[Task inputs Boundary: Start]

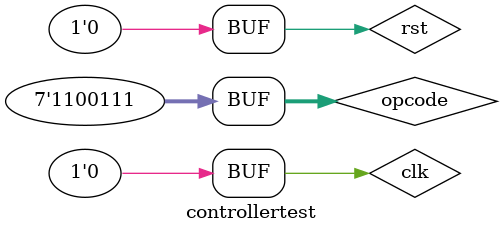
<source format=sv>
module controllertest();

	logic clk,rst;
	logic [6:0] opcode;
	logic [31:0] complete_inst;
	
	
	logic pcWrite,PCWriteCond,IorD,MemRead,MemWrite,IRWrite,
					 MemtoReg,ALUSrcA,RegWrite,RegDst;
	logic [3:0]	state;
	
	logic [1:0] PCSource,ALUOp,ALUSrcB;
	
	parameter 
   LD = 7'b000_0011,
	SD = 7'b010_0011,
   BEQ = 7'b110_0111,
	ALUop = 7'b011_0011;
	
	
	controler ctrl(rst,clk,opcode,complete_inst,
				pcWrite,PCWriteCond,IorD,MemRead,MemWrite,IRWrite,
				MemtoReg,PCSource,ALUOp,ALUSrcB,ALUSrcA,RegWrite,RegDst,
				state);
	
	

	// initialize test
	initial
		begin
		rst <= 0;
		opcode <= ALUop; #40;
		opcode<=LD; #50;
		opcode<=SD; #40;
		opcode<=BEQ; #30;
		
	end
		// generate clock to sequence tests
	always
		begin
			clk <= 1; #5; clk <= 0; #5;
		end
		
		
	
	
	
	


endmodule
</source>
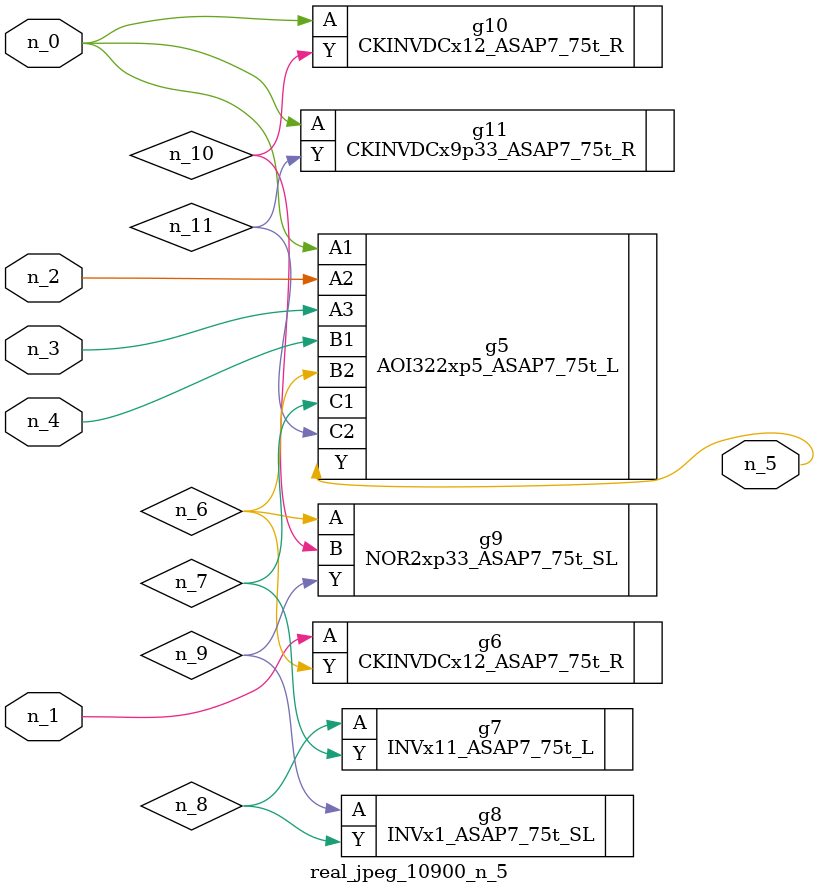
<source format=v>
module real_jpeg_10900_n_5 (n_4, n_0, n_1, n_2, n_3, n_5);

input n_4;
input n_0;
input n_1;
input n_2;
input n_3;

output n_5;

wire n_8;
wire n_11;
wire n_6;
wire n_7;
wire n_10;
wire n_9;

AOI322xp5_ASAP7_75t_L g5 ( 
.A1(n_0),
.A2(n_2),
.A3(n_3),
.B1(n_4),
.B2(n_6),
.C1(n_7),
.C2(n_11),
.Y(n_5)
);

CKINVDCx12_ASAP7_75t_R g10 ( 
.A(n_0),
.Y(n_10)
);

CKINVDCx9p33_ASAP7_75t_R g11 ( 
.A(n_0),
.Y(n_11)
);

CKINVDCx12_ASAP7_75t_R g6 ( 
.A(n_1),
.Y(n_6)
);

NOR2xp33_ASAP7_75t_SL g9 ( 
.A(n_6),
.B(n_10),
.Y(n_9)
);

INVx11_ASAP7_75t_L g7 ( 
.A(n_8),
.Y(n_7)
);

INVx1_ASAP7_75t_SL g8 ( 
.A(n_9),
.Y(n_8)
);


endmodule
</source>
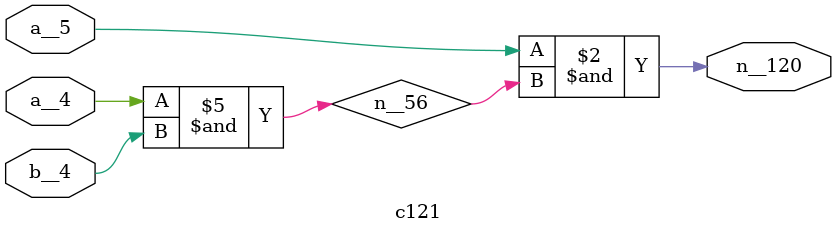
<source format=v>

module c121 (n__120, a__5, b__4, a__4);
	output n__120;
	wire n568, n__56, n632;
	input a__5, b__4, a__4;
  assign n__120 = ~n568;
  assign n568 = ~(a__5 & n__56);
  assign n__56 = ~n632;
  assign n632 = ~(a__4 & b__4);
endmodule

</source>
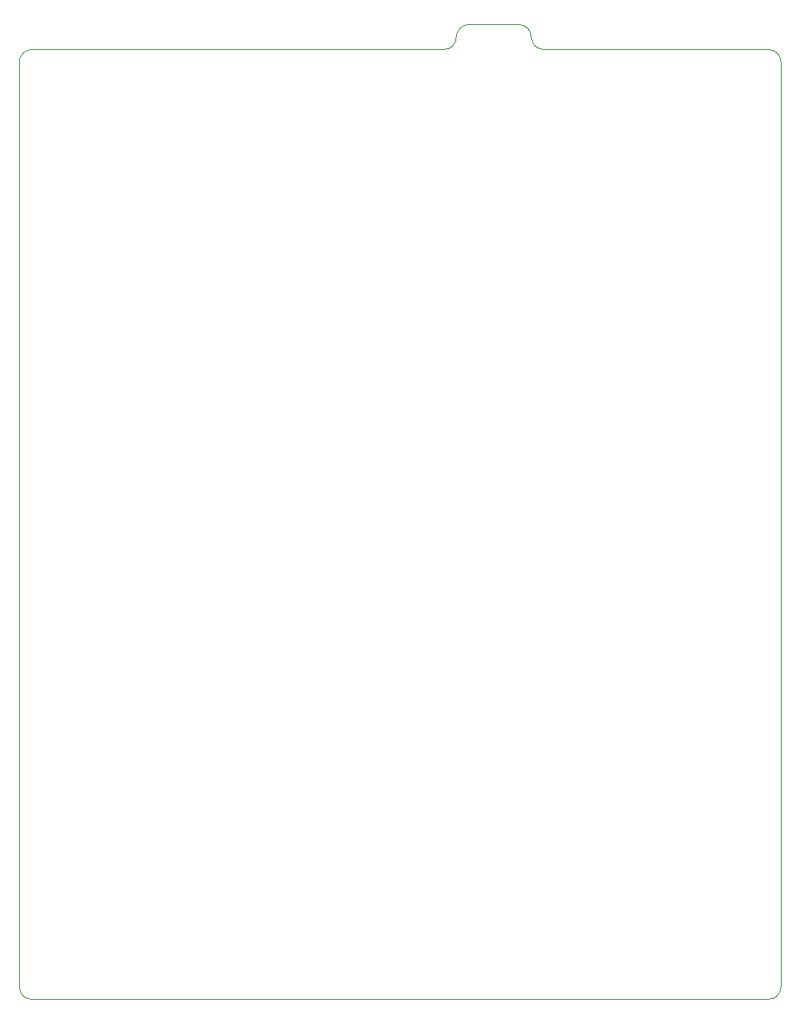
<source format=gbr>
G04 #@! TF.GenerationSoftware,KiCad,Pcbnew,5.1.6-c6e7f7d~87~ubuntu20.04.1*
G04 #@! TF.CreationDate,2020-11-22T02:32:50-05:00*
G04 #@! TF.ProjectId,numpad-1.0,6e756d70-6164-42d3-912e-302e6b696361,rev?*
G04 #@! TF.SameCoordinates,Original*
G04 #@! TF.FileFunction,Profile,NP*
%FSLAX46Y46*%
G04 Gerber Fmt 4.6, Leading zero omitted, Abs format (unit mm)*
G04 Created by KiCad (PCBNEW 5.1.6-c6e7f7d~87~ubuntu20.04.1) date 2020-11-22 02:32:50*
%MOMM*%
%LPD*%
G01*
G04 APERTURE LIST*
G04 #@! TA.AperFunction,Profile*
%ADD10C,0.050000*%
G04 #@! TD*
G04 APERTURE END LIST*
D10*
X149860000Y-46990000D02*
X154940000Y-46990000D01*
X147320000Y-49530000D02*
X105410000Y-49530000D01*
X157480000Y-49530000D02*
X180340000Y-49530000D01*
X154940000Y-46990000D02*
G75*
G02*
X156210000Y-48260000I0J-1270000D01*
G01*
X148590000Y-48260000D02*
G75*
G02*
X149860000Y-46990000I1270000J0D01*
G01*
X157480000Y-49530000D02*
G75*
G02*
X156210000Y-48260000I0J1270000D01*
G01*
X148590000Y-48260000D02*
G75*
G02*
X147320000Y-49530000I-1270000J0D01*
G01*
X104140000Y-50800000D02*
X104140000Y-144780000D01*
X181610000Y-144780000D02*
X181610000Y-50800000D01*
X105410000Y-146050000D02*
X180340000Y-146050000D01*
X105410000Y-146050000D02*
G75*
G02*
X104140000Y-144780000I0J1270000D01*
G01*
X181610000Y-144780000D02*
G75*
G02*
X180340000Y-146050000I-1270000J0D01*
G01*
X180340000Y-49530000D02*
G75*
G02*
X181610000Y-50800000I0J-1270000D01*
G01*
X104140000Y-50800000D02*
G75*
G02*
X105410000Y-49530000I1270000J0D01*
G01*
M02*

</source>
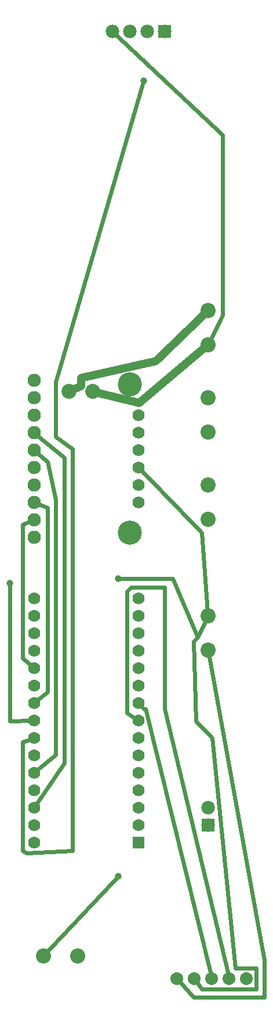
<source format=gbl>
G04 MADE WITH FRITZING*
G04 WWW.FRITZING.ORG*
G04 DOUBLE SIDED*
G04 HOLES PLATED*
G04 CONTOUR ON CENTER OF CONTOUR VECTOR*
%ASAXBY*%
%FSLAX23Y23*%
%MOIN*%
%OFA0B0*%
%SFA1.0B1.0*%
%ADD10C,0.070000*%
%ADD11C,0.138425*%
%ADD12C,0.086000*%
%ADD13C,0.076000*%
%ADD14C,0.073379*%
%ADD15C,0.078000*%
%ADD16C,0.087268*%
%ADD17C,0.087253*%
%ADD18C,0.039370*%
%ADD19R,0.069972X0.070000*%
%ADD20R,0.078000X0.078000*%
%ADD21C,0.024000*%
%ADD22C,0.048000*%
%LNCOPPER0*%
G90*
G70*
G54D10*
X799Y1248D03*
X799Y1348D03*
X799Y1448D03*
X799Y1548D03*
X799Y1648D03*
X799Y1748D03*
X799Y1848D03*
X799Y1948D03*
X799Y2048D03*
X799Y2148D03*
X799Y2248D03*
X799Y2348D03*
X799Y2448D03*
X799Y2548D03*
X799Y2648D03*
X199Y1248D03*
X199Y1348D03*
X199Y1448D03*
X199Y1548D03*
X199Y1648D03*
X199Y1748D03*
X199Y1848D03*
X199Y1948D03*
X199Y2048D03*
X199Y2148D03*
X199Y2248D03*
X199Y2348D03*
X199Y2448D03*
X199Y2548D03*
X199Y2648D03*
G54D11*
X749Y3873D03*
G54D12*
X398Y3833D03*
X536Y3833D03*
G54D13*
X199Y3898D03*
X199Y3798D03*
X199Y3698D03*
X199Y3598D03*
X199Y3498D03*
X199Y3398D03*
X199Y3298D03*
G54D11*
X749Y3023D03*
G54D13*
X199Y3198D03*
X199Y3098D03*
X199Y2998D03*
G54D10*
X799Y3198D03*
X799Y3298D03*
X799Y3398D03*
X799Y3498D03*
X799Y3598D03*
X799Y3698D03*
G54D14*
X1020Y468D03*
X1120Y468D03*
X1220Y468D03*
X1320Y468D03*
X1420Y468D03*
G54D15*
X1199Y1348D03*
X1199Y1448D03*
X949Y5898D03*
X849Y5898D03*
X749Y5898D03*
X649Y5898D03*
G54D16*
X1199Y2351D03*
G54D17*
X1199Y2548D03*
G54D16*
X1199Y4101D03*
G54D17*
X1199Y4298D03*
G54D16*
X1199Y3601D03*
G54D17*
X1199Y3798D03*
G54D16*
X1199Y3101D03*
G54D17*
X1199Y3298D03*
G54D16*
X252Y598D03*
G54D17*
X449Y598D03*
G54D18*
X684Y2759D03*
X684Y1055D03*
X60Y2735D03*
X828Y5615D03*
G54D19*
X799Y1248D03*
G54D20*
X1199Y1348D03*
X949Y5898D03*
G54D21*
X180Y3090D02*
X132Y3071D01*
X132Y3071D02*
X132Y2303D01*
X132Y2303D02*
X185Y2259D01*
G54D22*
D02*
X416Y3841D02*
X468Y3863D01*
X468Y3863D02*
X468Y3911D01*
X468Y3911D02*
X900Y4007D01*
X900Y4007D02*
X1183Y4282D01*
G54D21*
D02*
X213Y2059D02*
X276Y2111D01*
X276Y2111D02*
X276Y3167D01*
X276Y3167D02*
X217Y3190D01*
D02*
X1215Y489D02*
X840Y2015D01*
X840Y2015D02*
X828Y2015D01*
X828Y2015D02*
X811Y2034D01*
D02*
X1315Y489D02*
X948Y2015D01*
X948Y2015D02*
X948Y2711D01*
X948Y2711D02*
X756Y2711D01*
X756Y2711D02*
X732Y2687D01*
X732Y2687D02*
X732Y1991D01*
X732Y1991D02*
X784Y1958D01*
D02*
X1189Y2527D02*
X1140Y2423D01*
X1140Y2423D02*
X1116Y2399D01*
X1116Y2399D02*
X1128Y1943D01*
X1128Y1943D02*
X1224Y1847D01*
X1224Y1847D02*
X1356Y527D01*
X1356Y527D02*
X1476Y527D01*
X1476Y527D02*
X1476Y407D01*
X1476Y407D02*
X1164Y407D01*
X1164Y407D02*
X1133Y450D01*
D02*
X813Y3383D02*
X1164Y3023D01*
X1164Y3023D02*
X1197Y2570D01*
G54D22*
D02*
X1182Y4086D02*
X804Y3767D01*
X804Y3767D02*
X555Y3828D01*
G54D21*
D02*
X692Y2759D02*
X996Y2759D01*
X996Y2759D02*
X1140Y2423D01*
D02*
X663Y5885D02*
X1284Y5303D01*
X1284Y5303D02*
X1284Y4271D01*
X1284Y4271D02*
X1209Y4121D01*
D02*
X679Y1049D02*
X267Y614D01*
D02*
X1035Y452D02*
X1116Y359D01*
X1116Y359D02*
X1524Y359D01*
X1524Y359D02*
X1524Y575D01*
X1524Y575D02*
X1203Y2329D01*
D02*
X214Y3485D02*
X276Y3431D01*
X276Y3431D02*
X324Y3215D01*
X324Y3215D02*
X324Y1751D01*
X324Y1751D02*
X213Y1659D01*
D02*
X214Y3585D02*
X372Y3455D01*
X372Y3455D02*
X372Y1703D01*
X372Y1703D02*
X209Y1463D01*
D02*
X60Y2727D02*
X60Y1943D01*
X60Y1943D02*
X181Y1947D01*
D02*
X826Y5608D02*
X324Y3887D01*
X324Y3887D02*
X324Y3575D01*
X324Y3575D02*
X420Y3503D01*
X420Y3503D02*
X420Y1199D01*
X420Y1199D02*
X156Y1187D01*
X156Y1187D02*
X132Y1199D01*
X132Y1199D02*
X132Y1823D01*
X132Y1823D02*
X182Y1842D01*
G04 End of Copper0*
M02*
</source>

[Task inputs Boundary: End]

**Aim of the task**
Which lines above run from the one containing "X799Y3398D03*" to the one containing "X449Y598D03*"? Give them again exactly, both ends included.

**Answer to this exercise**
X799Y3398D03*
X799Y3498D03*
X799Y3598D03*
X799Y3698D03*
G54D14*
X1020Y468D03*
X1120Y468D03*
X1220Y468D03*
X1320Y468D03*
X1420Y468D03*
G54D15*
X1199Y1348D03*
X1199Y1448D03*
X949Y5898D03*
X849Y5898D03*
X749Y5898D03*
X649Y5898D03*
G54D16*
X1199Y2351D03*
G54D17*
X1199Y2548D03*
G54D16*
X1199Y4101D03*
G54D17*
X1199Y4298D03*
G54D16*
X1199Y3601D03*
G54D17*
X1199Y3798D03*
G54D16*
X1199Y3101D03*
G54D17*
X1199Y3298D03*
G54D16*
X252Y598D03*
G54D17*
X449Y598D03*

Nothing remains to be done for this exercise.